## Exercise data
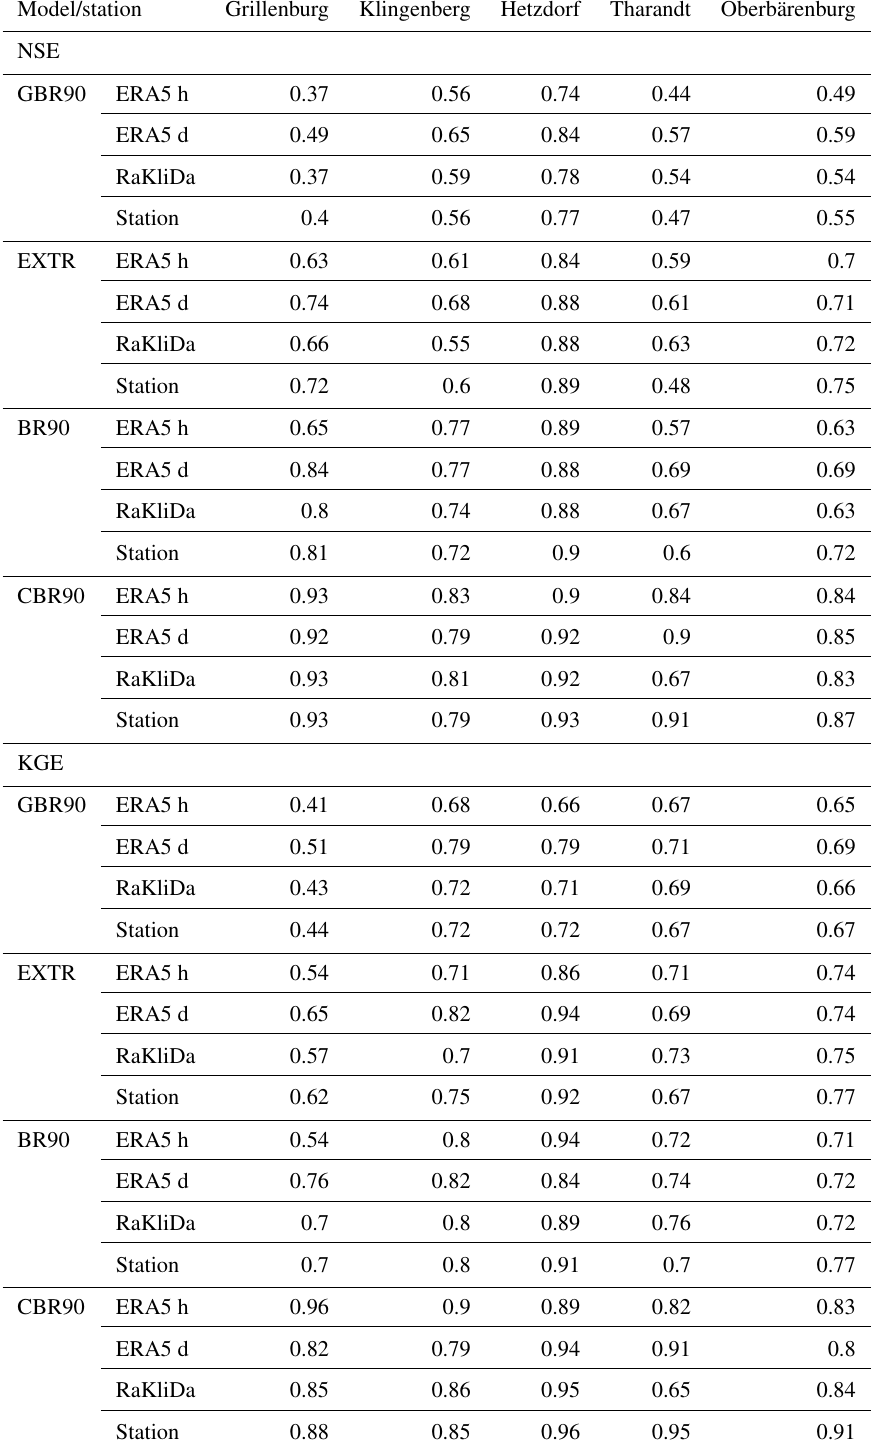
Table E4. Monthly evaporation skill scores for the whole year. Model/station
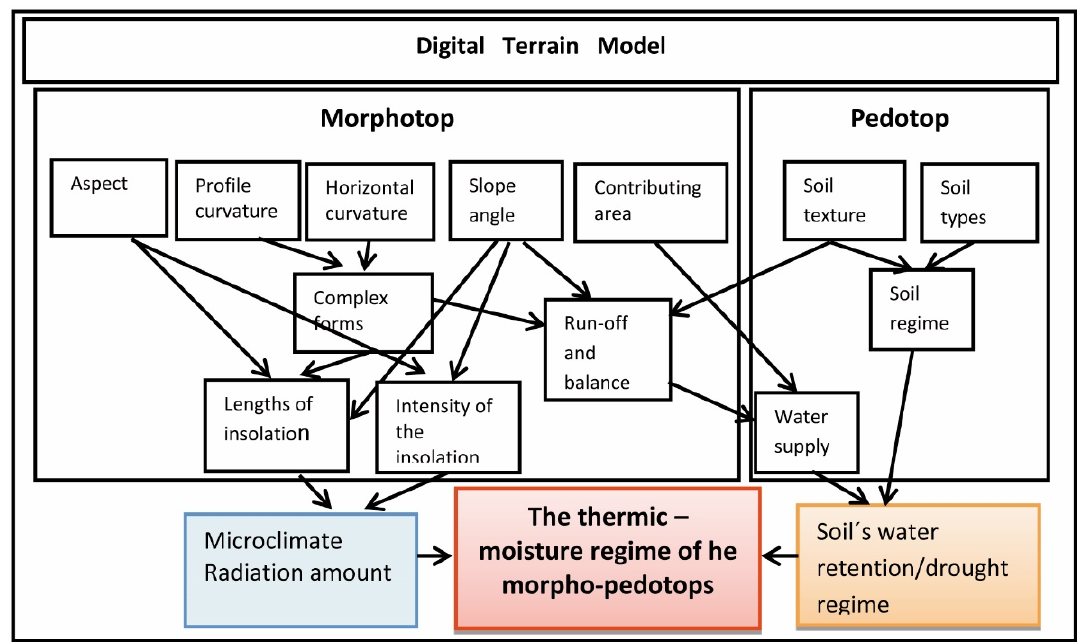
Figure 1. Sequential interpretation scheme.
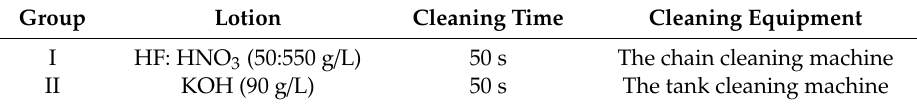
Table 2. The di ff erent cleaning schemes in the pre-cleaning step and subsequent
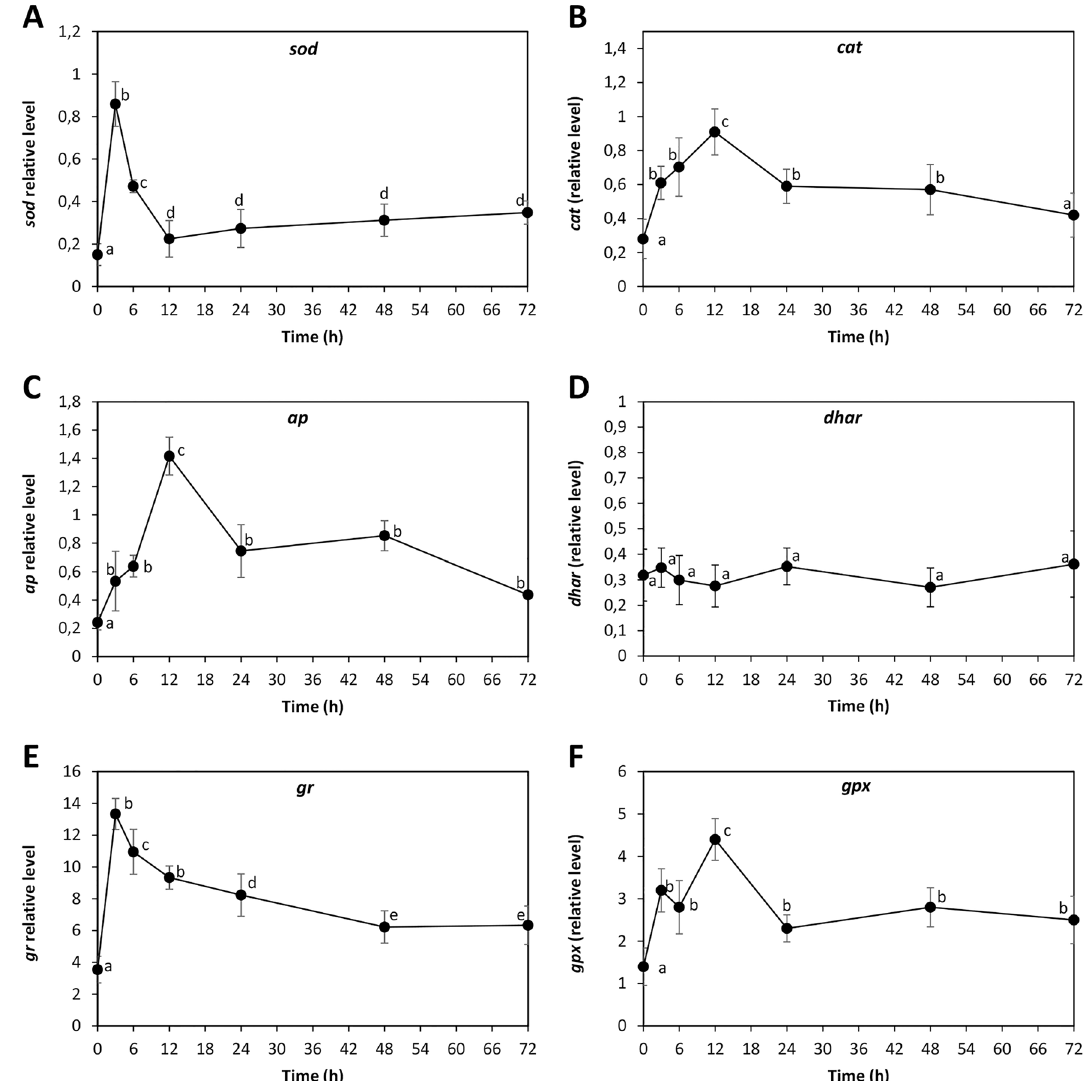
Figure 5. Relative level of transcripts encoding antioxidant enzymes superoxide dismutase ( A ), catalase (B), ascorbate peroxidase ( C ), dehydroascorbate reductase ( D ), glutathione reductase ( E ) and glutathione reductase ( F ) in U. lactuca cultivated with 5 μM anthracene for 0–72 h (black circles). The relative level of transcripts is expressed as 2 −ΔΔCT . Symbols represent mean values of three independent experiments ± SD. Letters indicate significant differences among experiments ( P <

## Assignment
Read the listing. Copy each line that has the word "Figure" in it.

## Solution to the problem
Figure 1. Sequential interpretation scheme.
Figure 5. Relative level of transcripts encoding antioxidant enzymes superoxide dismutase ( A ), catalase (B), ascorbate peroxidase ( C ), dehydroascorbate reductase ( D ), glutathione reductase ( E ) and glutathione reductase ( F ) in U. lactuca cultivated with 5 μM anthracene for 0–72 h (black circles). The relative level of transcripts is expressed as 2 −ΔΔCT . Symbols represent mean values of three independent experiments ± SD. Letters indicate significant differences among experiments ( P <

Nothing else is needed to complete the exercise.